The culture bomb from mines is a bit stricter than other culture bombs. It does not steal tiles from other civilizations. It also only claims tiles that are within 3-tile radius of the city that currently owns the tile that is being mined. If multiple cities overlap that tile, make sure to check which city owns the tile so that you can get the most tiles annexed by the culture bomb.

Gaul has a military focus with its Gaesatae unit and combat bonuses for adjacent units. Even though your Oppidum unique district has a bombardment, do not neglect building early Encampments. You'll likely want the Great Generals, and Oppidums do not generate Great General points.

One more tip is to remember that the King of the Eburones combat bonus is not granted to mounted units. However, those mounted units can grant the bonus to adjacent melee, ranged, and anti-cav units. You can use the extra movement and ability to ignore zone of control to move mounted units around between attacks in order to grant adjacency bonuses to multiple units.

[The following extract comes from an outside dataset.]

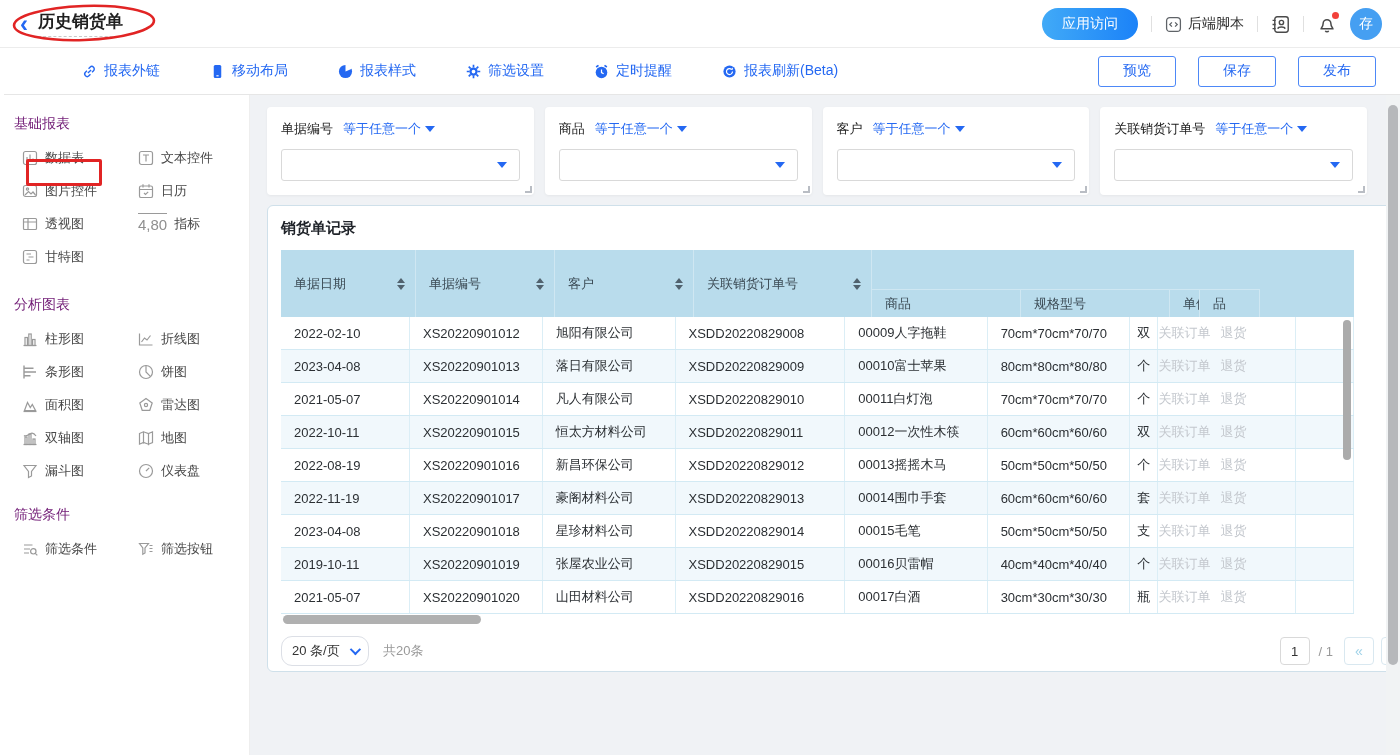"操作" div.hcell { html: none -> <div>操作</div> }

The guide in the link includes other tips, strategies, and observations about Ambiorix and Gaul. It also includes some brief tips for playing against Ambiorix of Gaul. So please check out the full guide. I'm always open to feedback. If you have other strategies, tips, or tricks with Gaul, please reply to this thread or leave a comment on the blog post.

Happy Civ-ing!
 
Thanks for the guide. I think Gaul is interesting firstly because of chops. As you can grab so much land, chopping will be very good on a map with many hills. I think the new hills?/highland? map template should work quite well for Gaul.
 
Gaul is very strong in early wars. Gaesatae is useful even if you are facing swordsmen and they cost no gold to keep. You can have a huge army without running out of gold.
 
I love Gaul so much, it's certainly difficult to use but it's perfect for people that are allergic to focusing on culture and building theatre squares. You can get to Political Philosophy incredibly early with Gaul, as your first exploratory/defense units will produce culture anyway and your subsequent army will only propel you further. Culture mines are also a sight to behold, and puts them on Trajan's level. Think about it: a monument's culture is helpful and all, but imagine being able to work tiles within a turn or two of establishing a city that give you culture for free!

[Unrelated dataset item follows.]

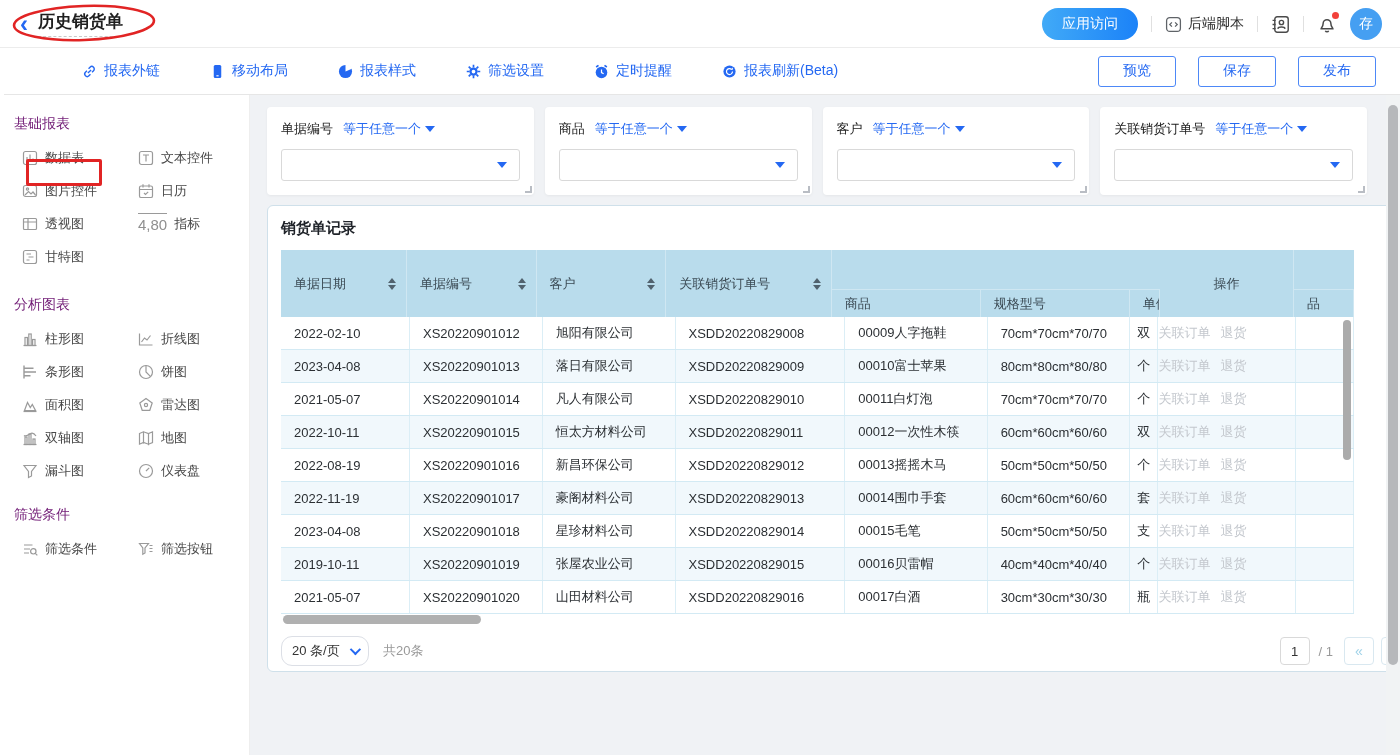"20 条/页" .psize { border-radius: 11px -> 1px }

Oppidum's are very interesting, though I do agree they're not exactly great as a UD. Their real ability is their placement on the tech tree - being able to churn out industrial zones is really great, and you're always going to be hitting Great Engineers even before the other civs begin to consider them.

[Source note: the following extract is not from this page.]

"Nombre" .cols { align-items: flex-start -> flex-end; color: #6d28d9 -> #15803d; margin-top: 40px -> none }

I would say that Gaul is still a pretty balanced civ. The Gaesatae is quite expensive, and honestly I get more use out of an archer rush than one primarily fueled by the Gaesatae. They're extremely vulnerable to ranged units and are mainly useful for defense or harassing the enemy line. District placement can also be a huge, royal pain. I find myself getting pretty good placements with Gaul, but there are some times I just have no good place to put my first district (especially harbors). Oppidums pale in comparison to the Hansa (it seems that the devs wanted to avoid this at all costs), but they supplant their overall underwhelming yields with coming online far, far earlier.
 
On the flip-side of not needing theaters as much, Gaul is also a surprisingly good culture-victory civ. With the unit building culture bonus and ongoing culture from mines, you can get a reasonable jump-start on the other tools needed for cultural wins.